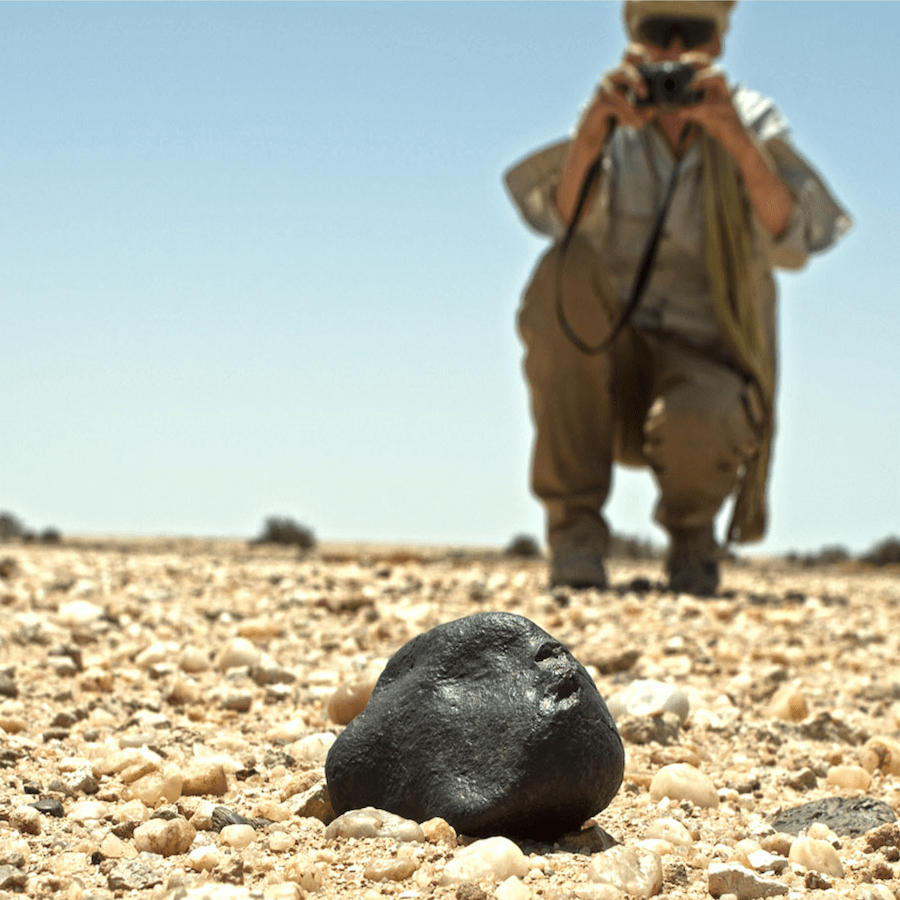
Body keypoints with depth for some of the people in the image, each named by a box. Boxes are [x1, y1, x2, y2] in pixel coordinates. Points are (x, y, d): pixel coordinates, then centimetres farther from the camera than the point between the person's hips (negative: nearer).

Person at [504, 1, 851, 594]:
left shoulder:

■ **What the task asks**
Leave out the images and copy all remaining data word for word.

■ **Output for this task**
Body keypoints with depth for some of the people in the image, each named by a box. Boxes are [x1, y1, x2, y2] in pixel coordinates. Points are (x, y, d): pixel coordinates, then centimetres farther from the camera than the point between the person's hips (negative: nearer).

Person at [504, 1, 851, 594]:
left shoulder:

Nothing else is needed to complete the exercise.